» **本文**:
ローレンス・フォスター(指揮) 新日本フィルハーモニー交響楽団

巨匠の滋味溢れるサウンドと新鋭のフレッシュなピアニズム


 すごく個性的というわけではないけれど、いつも音楽がしっかりと拵えてあって、聴衆の期待を裏切らない職人的なアーティストは、年を重ねるほどにいっそう味わいを増すものだ。ローレンス・フォスターはまさにこうしたタイプだろう。指揮者デビューは18歳。そこから数多くのオケやオペラ座を率いてきたが、ほとんどがいわゆる大都市の名門というよりは地域密着型の団体で、それはオーケストラ・ビルダーとしての手腕が確か、ということを意味している。来年秋からはポーランド国立放送響の首席指揮者兼芸術監督の仕事がスタートするが、80歳を目前にして同国トップ団体の一つを任されるあたり、次の“人気長老指揮者”の候補に挙がってきそうだ。
 そのフォスターが新日本フィルの11月定期でピアノ協奏曲と交響曲、それぞれ2番を組み合わせたブラームス・プロを振る。どちらの曲も生真面目で力のこもった1番に対して音楽が自由に呼吸している点が魅力だが、気宇壮大なピアノ協奏曲第2番に対し、交響曲第2番はリラックスした親密な感情が表現されていて、コントラストも効いている。ありそうで意外にない組み合わせが、ベテランの選曲の妙だ。

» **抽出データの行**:

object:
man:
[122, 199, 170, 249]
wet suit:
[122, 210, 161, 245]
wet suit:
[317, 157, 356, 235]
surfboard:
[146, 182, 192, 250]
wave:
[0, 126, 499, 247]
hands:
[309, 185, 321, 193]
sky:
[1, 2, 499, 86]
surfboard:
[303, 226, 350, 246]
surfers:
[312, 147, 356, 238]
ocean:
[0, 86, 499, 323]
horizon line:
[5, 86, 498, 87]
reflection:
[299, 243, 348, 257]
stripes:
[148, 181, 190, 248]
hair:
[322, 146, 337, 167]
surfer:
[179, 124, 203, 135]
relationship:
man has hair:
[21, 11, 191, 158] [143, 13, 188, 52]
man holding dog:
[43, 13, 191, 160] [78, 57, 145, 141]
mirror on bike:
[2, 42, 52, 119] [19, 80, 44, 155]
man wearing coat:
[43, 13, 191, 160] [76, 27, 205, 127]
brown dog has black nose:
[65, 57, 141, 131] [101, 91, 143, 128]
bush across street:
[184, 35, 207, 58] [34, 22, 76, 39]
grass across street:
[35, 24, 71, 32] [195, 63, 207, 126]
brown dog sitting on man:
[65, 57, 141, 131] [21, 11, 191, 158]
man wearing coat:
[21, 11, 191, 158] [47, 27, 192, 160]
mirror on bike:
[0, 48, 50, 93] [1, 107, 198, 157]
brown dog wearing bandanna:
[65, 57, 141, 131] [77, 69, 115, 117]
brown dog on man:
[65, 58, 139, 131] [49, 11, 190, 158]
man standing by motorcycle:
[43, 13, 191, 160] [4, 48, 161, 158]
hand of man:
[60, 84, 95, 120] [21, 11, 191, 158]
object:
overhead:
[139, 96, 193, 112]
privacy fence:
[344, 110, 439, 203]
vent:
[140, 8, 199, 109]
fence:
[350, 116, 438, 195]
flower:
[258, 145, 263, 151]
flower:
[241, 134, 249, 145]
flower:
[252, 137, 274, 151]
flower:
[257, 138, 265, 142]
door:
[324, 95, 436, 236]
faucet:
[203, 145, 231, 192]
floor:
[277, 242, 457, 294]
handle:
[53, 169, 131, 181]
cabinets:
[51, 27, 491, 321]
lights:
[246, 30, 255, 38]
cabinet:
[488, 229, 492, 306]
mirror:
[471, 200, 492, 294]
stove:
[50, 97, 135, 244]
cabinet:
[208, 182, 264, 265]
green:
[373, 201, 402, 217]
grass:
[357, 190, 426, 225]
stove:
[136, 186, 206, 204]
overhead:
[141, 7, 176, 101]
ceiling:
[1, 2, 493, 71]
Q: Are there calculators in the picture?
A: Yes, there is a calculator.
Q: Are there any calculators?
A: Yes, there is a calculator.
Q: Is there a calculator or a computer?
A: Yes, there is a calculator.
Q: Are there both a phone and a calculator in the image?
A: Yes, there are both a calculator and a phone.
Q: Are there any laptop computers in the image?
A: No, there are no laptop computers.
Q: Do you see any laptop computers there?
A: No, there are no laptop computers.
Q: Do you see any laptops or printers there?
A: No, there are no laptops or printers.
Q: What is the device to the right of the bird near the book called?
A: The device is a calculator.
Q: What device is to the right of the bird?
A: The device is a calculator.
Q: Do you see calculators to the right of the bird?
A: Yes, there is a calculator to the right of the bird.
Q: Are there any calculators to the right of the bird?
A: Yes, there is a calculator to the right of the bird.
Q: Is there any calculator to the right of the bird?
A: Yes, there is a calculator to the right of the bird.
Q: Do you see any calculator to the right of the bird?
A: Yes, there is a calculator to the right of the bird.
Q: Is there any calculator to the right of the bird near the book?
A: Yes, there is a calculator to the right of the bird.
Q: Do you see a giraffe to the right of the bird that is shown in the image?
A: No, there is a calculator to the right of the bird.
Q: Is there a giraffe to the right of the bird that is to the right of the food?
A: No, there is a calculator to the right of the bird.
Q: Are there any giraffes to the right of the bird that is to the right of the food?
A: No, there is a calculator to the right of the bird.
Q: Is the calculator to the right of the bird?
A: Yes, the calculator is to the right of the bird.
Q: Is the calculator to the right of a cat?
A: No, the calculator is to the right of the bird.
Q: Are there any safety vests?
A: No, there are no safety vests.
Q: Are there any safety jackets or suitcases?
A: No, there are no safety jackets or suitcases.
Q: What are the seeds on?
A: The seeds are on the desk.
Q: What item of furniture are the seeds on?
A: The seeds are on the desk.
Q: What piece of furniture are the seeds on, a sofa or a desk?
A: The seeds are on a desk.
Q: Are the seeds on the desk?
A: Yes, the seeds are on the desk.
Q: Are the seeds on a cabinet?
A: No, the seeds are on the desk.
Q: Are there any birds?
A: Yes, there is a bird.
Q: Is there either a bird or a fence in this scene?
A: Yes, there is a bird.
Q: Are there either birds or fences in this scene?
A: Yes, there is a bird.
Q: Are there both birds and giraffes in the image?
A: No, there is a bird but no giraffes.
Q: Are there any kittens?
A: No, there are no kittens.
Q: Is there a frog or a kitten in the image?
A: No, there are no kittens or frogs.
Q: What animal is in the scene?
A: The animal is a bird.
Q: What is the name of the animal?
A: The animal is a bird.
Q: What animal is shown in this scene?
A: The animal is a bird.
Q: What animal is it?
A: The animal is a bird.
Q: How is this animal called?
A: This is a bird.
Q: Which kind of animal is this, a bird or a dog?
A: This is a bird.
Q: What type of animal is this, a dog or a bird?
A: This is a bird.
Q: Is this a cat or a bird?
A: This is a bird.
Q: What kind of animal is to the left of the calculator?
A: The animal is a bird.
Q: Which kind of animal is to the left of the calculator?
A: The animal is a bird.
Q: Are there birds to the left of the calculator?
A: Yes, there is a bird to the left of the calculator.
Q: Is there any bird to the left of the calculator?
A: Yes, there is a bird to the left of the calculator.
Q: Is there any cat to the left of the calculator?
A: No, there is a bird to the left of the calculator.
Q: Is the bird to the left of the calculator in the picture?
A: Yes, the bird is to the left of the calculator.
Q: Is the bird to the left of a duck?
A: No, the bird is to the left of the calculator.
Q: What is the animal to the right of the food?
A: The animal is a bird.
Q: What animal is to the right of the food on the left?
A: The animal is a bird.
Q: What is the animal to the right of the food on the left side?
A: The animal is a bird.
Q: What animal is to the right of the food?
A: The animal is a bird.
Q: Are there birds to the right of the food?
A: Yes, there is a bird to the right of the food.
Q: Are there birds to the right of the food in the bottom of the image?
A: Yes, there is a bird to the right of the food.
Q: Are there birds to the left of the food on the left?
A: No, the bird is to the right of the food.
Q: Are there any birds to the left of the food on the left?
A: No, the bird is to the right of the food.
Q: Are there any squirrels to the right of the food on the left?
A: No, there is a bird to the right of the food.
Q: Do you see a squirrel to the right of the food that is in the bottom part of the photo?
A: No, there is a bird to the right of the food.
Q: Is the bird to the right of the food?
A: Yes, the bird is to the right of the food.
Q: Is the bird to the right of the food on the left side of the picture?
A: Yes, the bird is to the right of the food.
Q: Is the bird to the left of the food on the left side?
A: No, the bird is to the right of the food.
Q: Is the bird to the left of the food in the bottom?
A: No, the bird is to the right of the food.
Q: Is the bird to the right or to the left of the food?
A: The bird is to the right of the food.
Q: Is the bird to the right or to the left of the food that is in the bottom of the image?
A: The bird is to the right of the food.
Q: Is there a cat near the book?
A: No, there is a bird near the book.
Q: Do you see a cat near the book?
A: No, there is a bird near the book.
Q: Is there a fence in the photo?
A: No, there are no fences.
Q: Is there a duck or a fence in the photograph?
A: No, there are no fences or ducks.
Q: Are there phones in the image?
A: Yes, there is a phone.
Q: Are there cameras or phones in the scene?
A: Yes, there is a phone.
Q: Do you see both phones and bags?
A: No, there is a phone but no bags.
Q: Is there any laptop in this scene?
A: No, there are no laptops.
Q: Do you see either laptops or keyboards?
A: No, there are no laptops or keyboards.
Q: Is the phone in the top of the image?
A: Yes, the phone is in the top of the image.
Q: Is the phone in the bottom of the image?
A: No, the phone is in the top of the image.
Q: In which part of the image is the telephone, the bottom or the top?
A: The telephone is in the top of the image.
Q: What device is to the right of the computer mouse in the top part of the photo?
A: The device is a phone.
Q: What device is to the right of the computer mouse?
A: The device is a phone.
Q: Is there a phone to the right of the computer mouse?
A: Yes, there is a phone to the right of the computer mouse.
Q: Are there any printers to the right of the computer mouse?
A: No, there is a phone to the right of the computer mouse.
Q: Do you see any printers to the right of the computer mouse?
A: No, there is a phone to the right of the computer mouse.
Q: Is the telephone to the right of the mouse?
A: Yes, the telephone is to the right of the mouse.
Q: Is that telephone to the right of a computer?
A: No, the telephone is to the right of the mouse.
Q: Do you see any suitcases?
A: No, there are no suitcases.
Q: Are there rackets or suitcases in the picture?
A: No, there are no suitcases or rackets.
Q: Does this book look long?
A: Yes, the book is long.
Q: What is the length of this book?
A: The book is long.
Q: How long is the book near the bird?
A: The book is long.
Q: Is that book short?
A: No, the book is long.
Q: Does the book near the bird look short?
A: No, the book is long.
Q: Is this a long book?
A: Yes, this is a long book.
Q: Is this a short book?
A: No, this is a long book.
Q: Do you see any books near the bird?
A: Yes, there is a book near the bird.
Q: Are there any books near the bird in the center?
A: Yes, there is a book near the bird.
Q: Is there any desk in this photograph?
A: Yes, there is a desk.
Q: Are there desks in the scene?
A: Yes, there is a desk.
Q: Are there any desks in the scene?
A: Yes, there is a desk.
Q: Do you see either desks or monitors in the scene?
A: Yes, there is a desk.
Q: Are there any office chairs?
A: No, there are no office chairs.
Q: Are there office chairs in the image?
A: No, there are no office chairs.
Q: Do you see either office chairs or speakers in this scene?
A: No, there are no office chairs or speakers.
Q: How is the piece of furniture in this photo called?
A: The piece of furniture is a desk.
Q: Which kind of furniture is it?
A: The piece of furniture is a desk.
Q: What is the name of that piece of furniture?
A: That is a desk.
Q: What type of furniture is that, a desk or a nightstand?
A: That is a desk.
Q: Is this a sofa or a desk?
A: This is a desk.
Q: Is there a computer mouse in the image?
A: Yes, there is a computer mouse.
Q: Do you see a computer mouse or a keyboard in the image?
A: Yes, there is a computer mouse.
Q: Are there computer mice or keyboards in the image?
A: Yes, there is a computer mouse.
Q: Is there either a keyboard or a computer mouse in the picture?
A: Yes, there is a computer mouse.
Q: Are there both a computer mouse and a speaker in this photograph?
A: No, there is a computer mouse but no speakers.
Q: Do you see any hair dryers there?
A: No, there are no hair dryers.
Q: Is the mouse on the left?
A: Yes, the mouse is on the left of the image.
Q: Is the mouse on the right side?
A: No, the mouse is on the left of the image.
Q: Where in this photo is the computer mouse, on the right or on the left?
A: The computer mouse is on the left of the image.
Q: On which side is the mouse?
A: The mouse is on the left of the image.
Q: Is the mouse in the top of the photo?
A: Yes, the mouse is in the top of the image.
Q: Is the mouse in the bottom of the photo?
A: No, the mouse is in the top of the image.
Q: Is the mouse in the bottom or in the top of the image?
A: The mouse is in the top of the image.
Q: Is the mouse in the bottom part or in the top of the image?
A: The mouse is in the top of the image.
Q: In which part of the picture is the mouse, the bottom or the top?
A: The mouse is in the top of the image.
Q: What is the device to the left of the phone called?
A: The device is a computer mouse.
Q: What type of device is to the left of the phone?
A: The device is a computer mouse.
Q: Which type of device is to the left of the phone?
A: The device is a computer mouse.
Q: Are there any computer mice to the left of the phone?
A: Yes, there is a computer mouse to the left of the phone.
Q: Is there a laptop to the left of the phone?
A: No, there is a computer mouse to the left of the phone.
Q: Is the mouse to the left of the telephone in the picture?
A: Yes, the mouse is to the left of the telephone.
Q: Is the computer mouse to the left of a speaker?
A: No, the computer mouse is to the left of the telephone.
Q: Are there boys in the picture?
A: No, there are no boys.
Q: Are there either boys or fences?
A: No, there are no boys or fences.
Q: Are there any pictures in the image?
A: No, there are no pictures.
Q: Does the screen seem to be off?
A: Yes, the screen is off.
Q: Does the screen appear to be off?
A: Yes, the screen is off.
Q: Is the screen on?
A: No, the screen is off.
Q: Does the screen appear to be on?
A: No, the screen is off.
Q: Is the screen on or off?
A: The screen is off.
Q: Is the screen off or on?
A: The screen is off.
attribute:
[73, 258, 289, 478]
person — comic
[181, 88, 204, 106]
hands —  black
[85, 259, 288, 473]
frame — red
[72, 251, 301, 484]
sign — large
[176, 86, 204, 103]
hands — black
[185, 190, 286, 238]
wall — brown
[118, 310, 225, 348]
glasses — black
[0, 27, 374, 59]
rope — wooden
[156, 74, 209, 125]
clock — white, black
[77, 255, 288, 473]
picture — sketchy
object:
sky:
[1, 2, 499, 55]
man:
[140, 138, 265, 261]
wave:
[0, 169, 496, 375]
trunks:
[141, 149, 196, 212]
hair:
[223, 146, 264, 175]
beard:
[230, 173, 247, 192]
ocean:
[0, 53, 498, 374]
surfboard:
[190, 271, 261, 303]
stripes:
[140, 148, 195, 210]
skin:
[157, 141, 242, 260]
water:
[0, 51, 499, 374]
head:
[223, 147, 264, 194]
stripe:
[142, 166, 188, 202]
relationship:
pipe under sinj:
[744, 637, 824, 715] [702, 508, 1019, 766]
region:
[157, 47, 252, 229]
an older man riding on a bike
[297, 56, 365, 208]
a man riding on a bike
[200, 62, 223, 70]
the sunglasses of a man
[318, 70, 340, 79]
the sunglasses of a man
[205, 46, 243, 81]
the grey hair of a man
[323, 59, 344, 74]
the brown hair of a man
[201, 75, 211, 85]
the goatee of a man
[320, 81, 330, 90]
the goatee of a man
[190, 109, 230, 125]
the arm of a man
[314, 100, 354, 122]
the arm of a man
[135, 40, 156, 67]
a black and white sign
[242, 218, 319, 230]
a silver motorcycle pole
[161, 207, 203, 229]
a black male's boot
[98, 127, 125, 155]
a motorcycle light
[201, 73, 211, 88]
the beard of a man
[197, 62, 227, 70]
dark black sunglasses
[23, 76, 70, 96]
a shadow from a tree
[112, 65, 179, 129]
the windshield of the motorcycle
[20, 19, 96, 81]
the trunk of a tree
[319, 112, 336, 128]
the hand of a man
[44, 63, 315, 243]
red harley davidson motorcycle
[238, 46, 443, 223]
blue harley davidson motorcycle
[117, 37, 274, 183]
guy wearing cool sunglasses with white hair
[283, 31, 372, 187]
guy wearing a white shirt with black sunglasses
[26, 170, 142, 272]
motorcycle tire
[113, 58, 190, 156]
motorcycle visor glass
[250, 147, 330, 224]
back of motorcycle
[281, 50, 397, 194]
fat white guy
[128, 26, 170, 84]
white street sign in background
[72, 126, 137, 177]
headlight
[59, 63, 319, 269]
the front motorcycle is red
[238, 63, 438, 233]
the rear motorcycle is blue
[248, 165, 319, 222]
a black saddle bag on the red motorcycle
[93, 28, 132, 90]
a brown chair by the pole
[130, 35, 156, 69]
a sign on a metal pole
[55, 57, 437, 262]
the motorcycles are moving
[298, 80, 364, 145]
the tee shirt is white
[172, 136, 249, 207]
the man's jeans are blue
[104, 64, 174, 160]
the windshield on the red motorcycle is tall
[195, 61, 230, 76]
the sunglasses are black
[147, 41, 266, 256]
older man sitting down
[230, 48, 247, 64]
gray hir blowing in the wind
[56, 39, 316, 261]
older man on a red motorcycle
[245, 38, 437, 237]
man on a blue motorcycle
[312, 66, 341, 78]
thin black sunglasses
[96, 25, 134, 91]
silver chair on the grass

» **取り組む課題**:
a. 本文によると、ローレンス・フォスターが指揮者としてデビューしたのは何歳のときですか。
b. 本文に出てくる人名と楽団名を、すべて挙げてください。
c. 本文の最後の文に続けて、その先を書き継いでください。

» **課題ごとの解答**:
a. 18歳のときです。

b. ローレンス・フォスター、ブラームス、新日本フィルハーモニー交響楽団、ポーランド国立放送響

c.
 新日本フィル音楽監督・上岡敏之が絶賛したピアノ独奏のヨーゼフ・モーグにも注目だ。30歳をちょっと超えたところだが、ドイツ人らしいフォルムはもちろんのこと、色彩感を伴う柔らかさやポップなタッチも自在に弾きこなす幅の広いセンスの持ち主。昨年末にはブラームスの協奏曲第2番のCDもリリースしており、実力のほどを測るのに絶好の機会となろう。
文:江藤光紀
(ぶらあぼ2018年11月号より)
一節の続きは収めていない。